Omit the pictures, but give back every entry below exactly as written.
··· AVAILABLE DATA ···
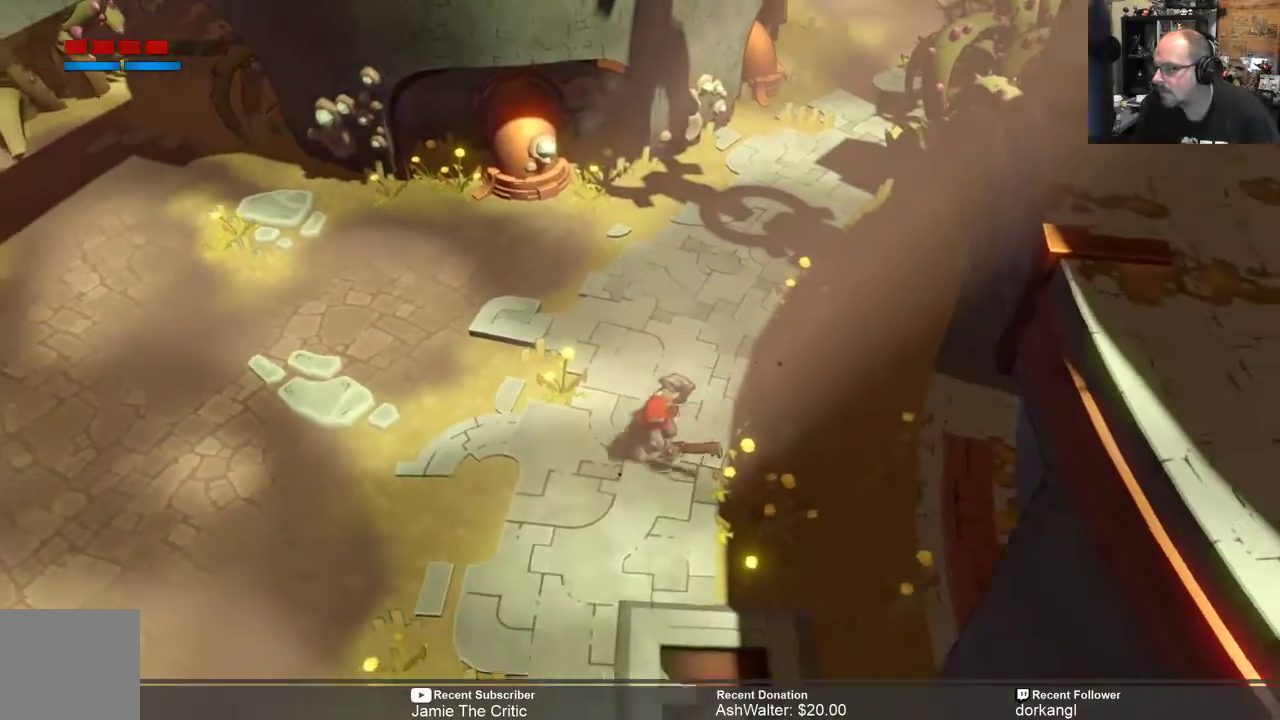
{"buttons": ["R2"], "left_stick": "down", "right_stick": "center", "events": []}
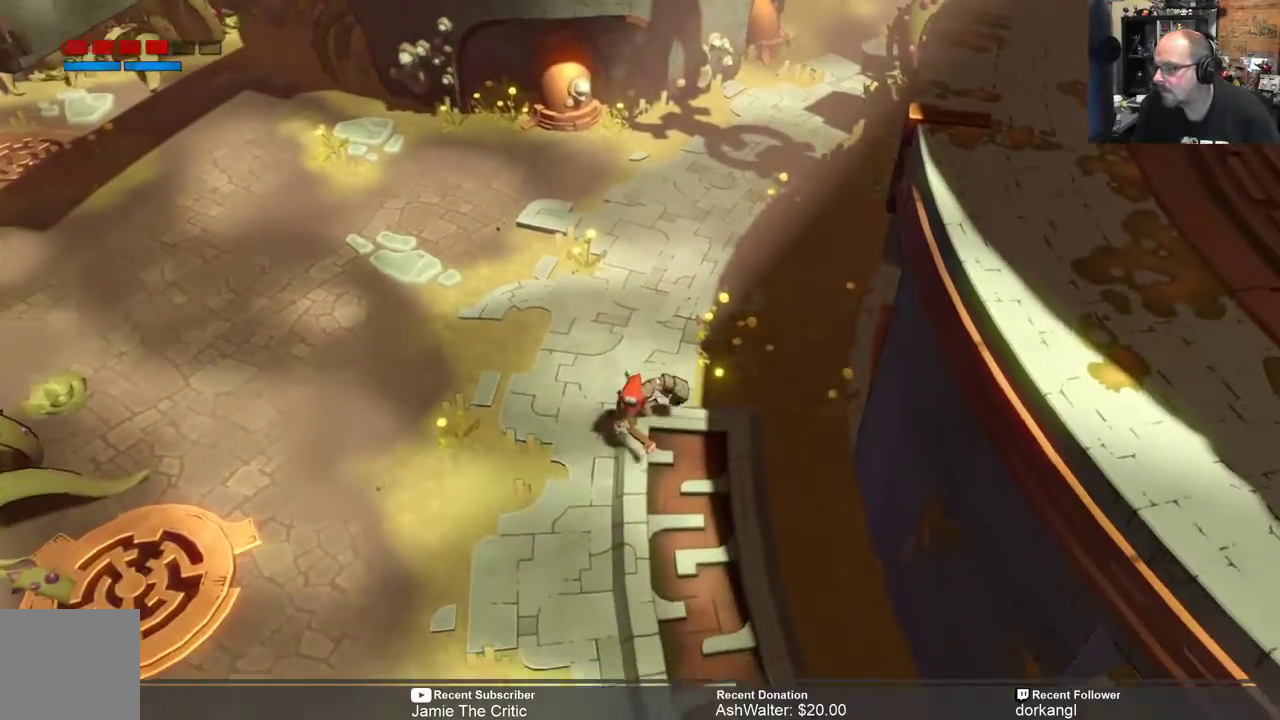
{"buttons": ["R2"], "left_stick": "down", "right_stick": "center", "events": []}
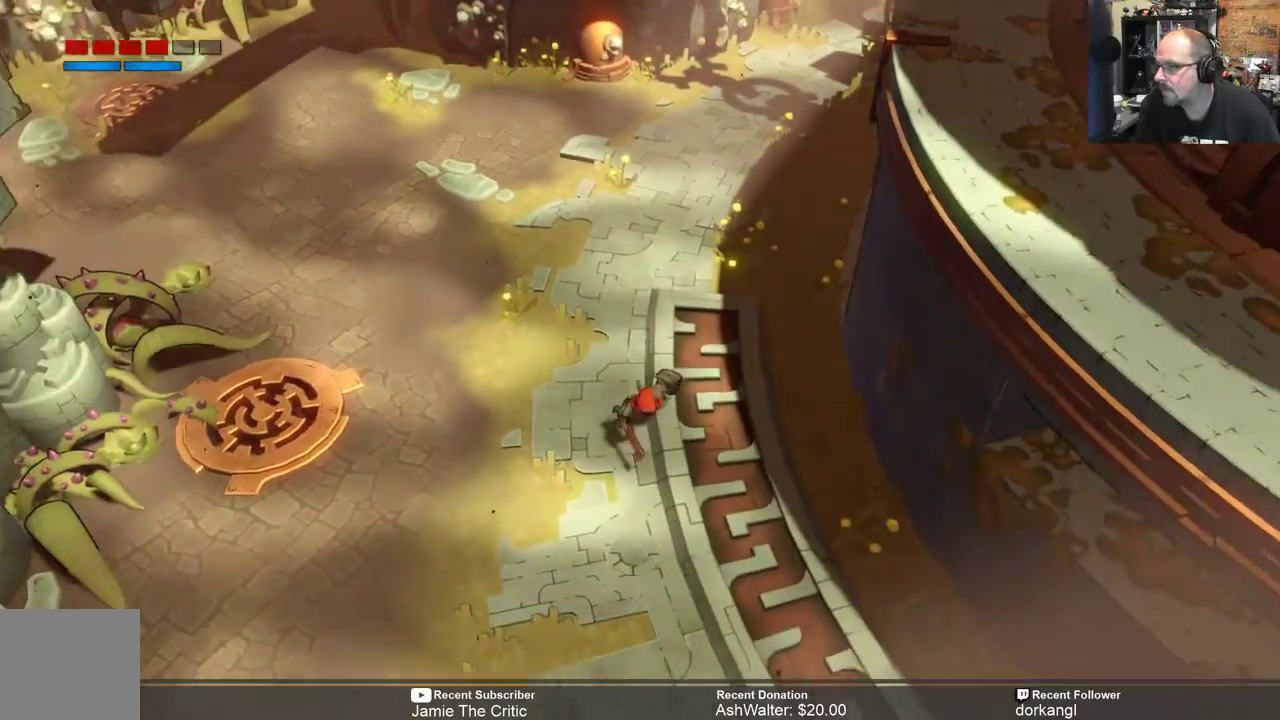
{"buttons": ["R2"], "left_stick": "down", "right_stick": "center", "events": []}
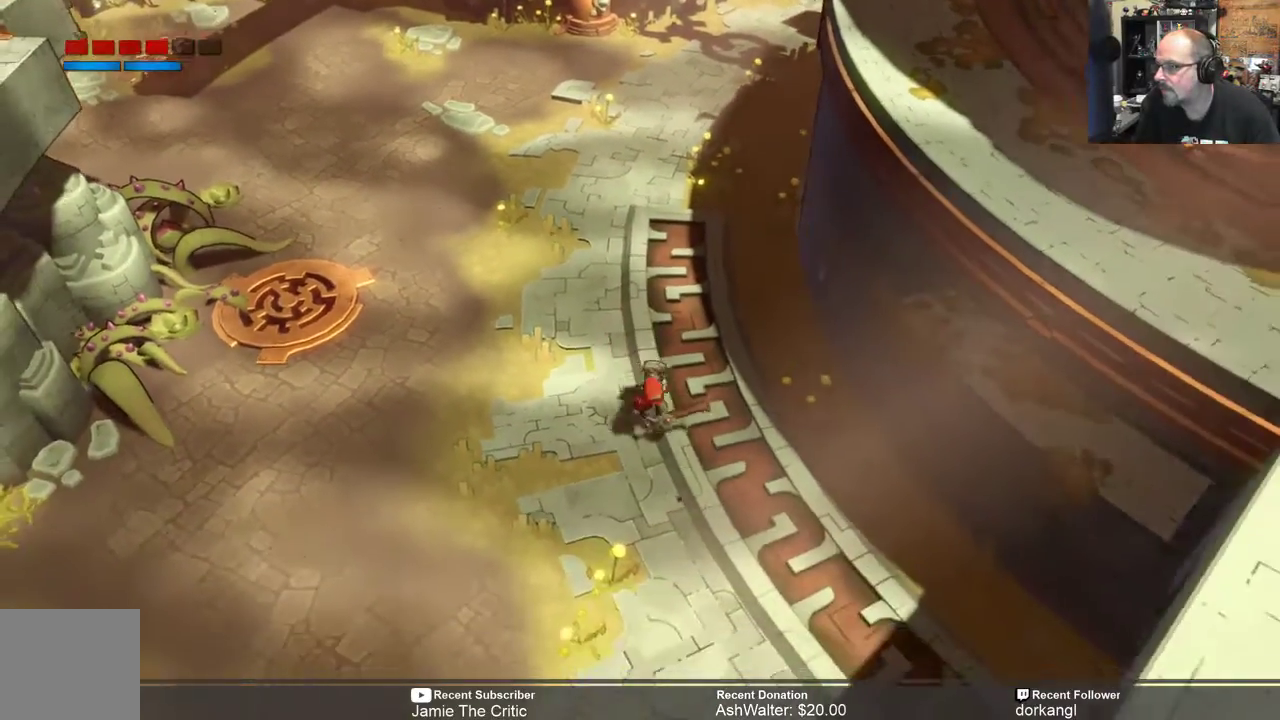
{"buttons": ["R2"], "left_stick": "down-right", "right_stick": "center", "events": [[167, "left_stick", "down-right"]]}
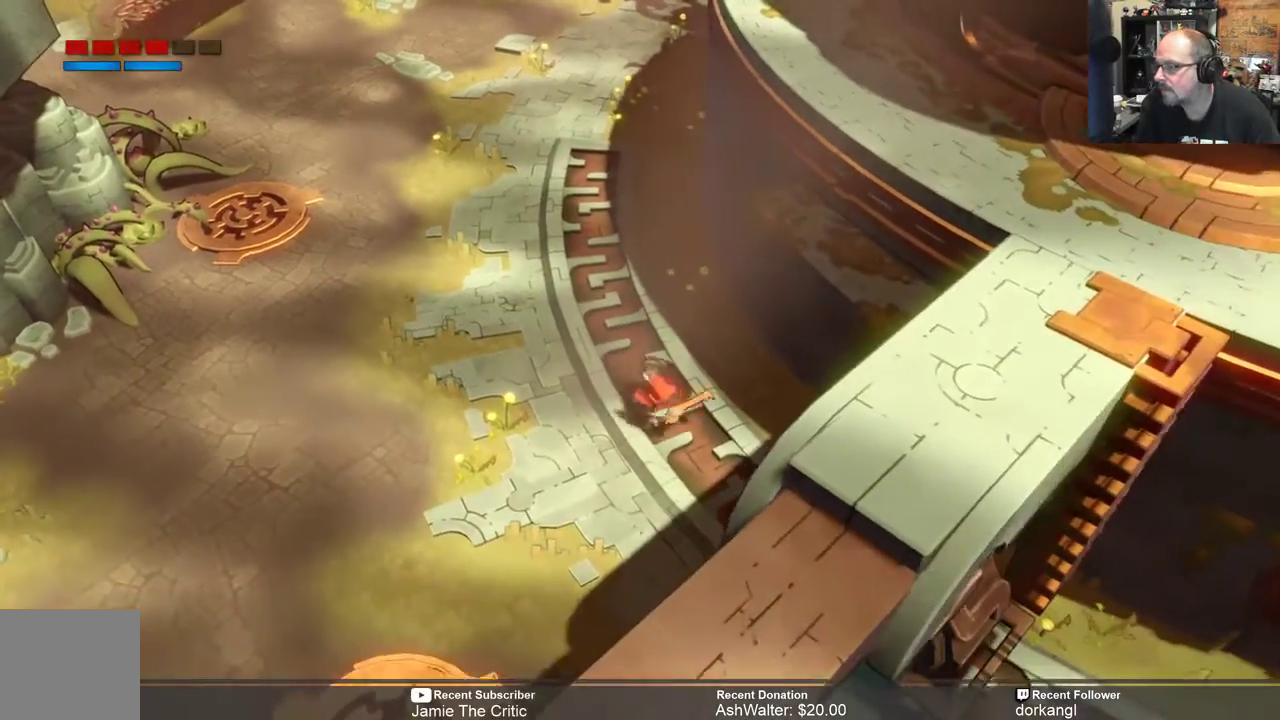
{"buttons": ["R2"], "left_stick": "down", "right_stick": "center", "events": [[383, "left_stick", "down"]]}
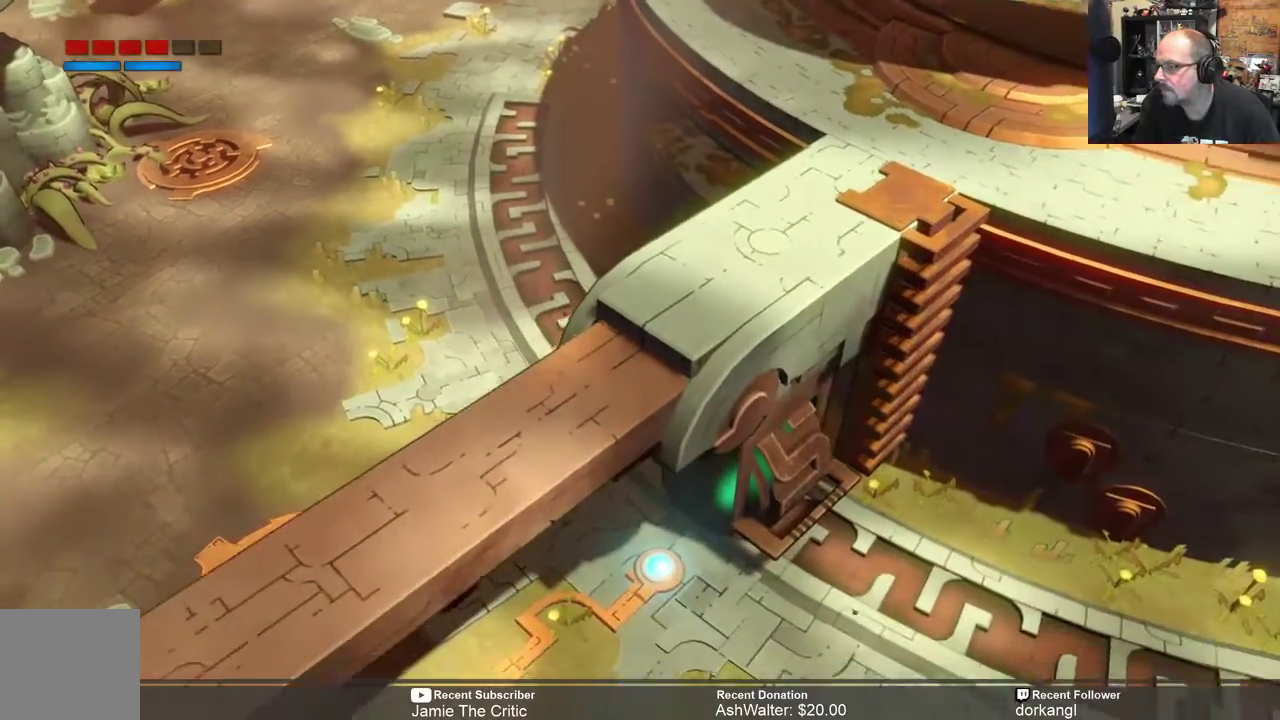
{"buttons": ["R2"], "left_stick": "down-right", "right_stick": "center", "events": [[500, "left_stick", "down-right"]]}
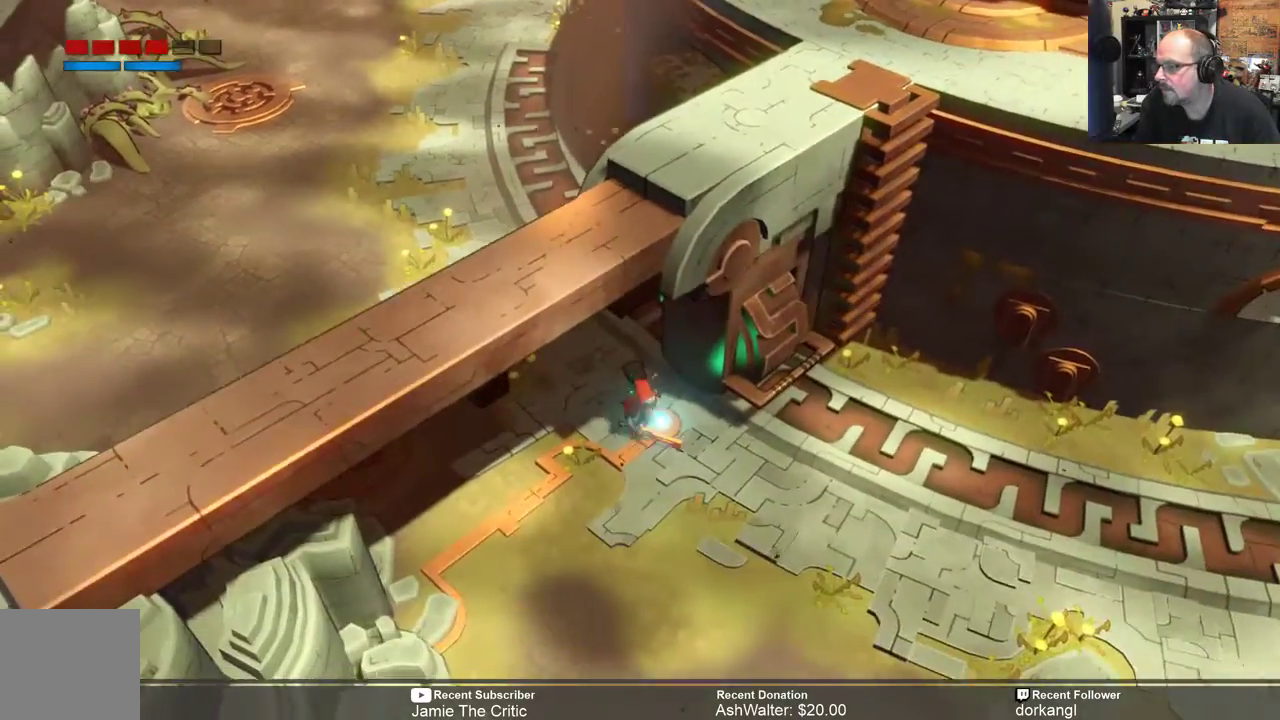
{"buttons": ["R2"], "left_stick": "down-right", "right_stick": "center"}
···
| OUTPUT |
{"buttons": ["R2"], "left_stick": "down", "right_stick": "center", "events": []}
{"buttons": ["R2"], "left_stick": "down", "right_stick": "center", "events": []}
{"buttons": ["R2"], "left_stick": "down", "right_stick": "center", "events": []}
{"buttons": ["R2"], "left_stick": "down-right", "right_stick": "center", "events": [[167, "left_stick", "down-right"]]}
{"buttons": ["R2"], "left_stick": "down", "right_stick": "center", "events": [[383, "left_stick", "down"]]}
{"buttons": ["R2"], "left_stick": "down-right", "right_stick": "center", "events": [[500, "left_stick", "down-right"]]}
{"buttons": ["R2"], "left_stick": "down-right", "right_stick": "center"}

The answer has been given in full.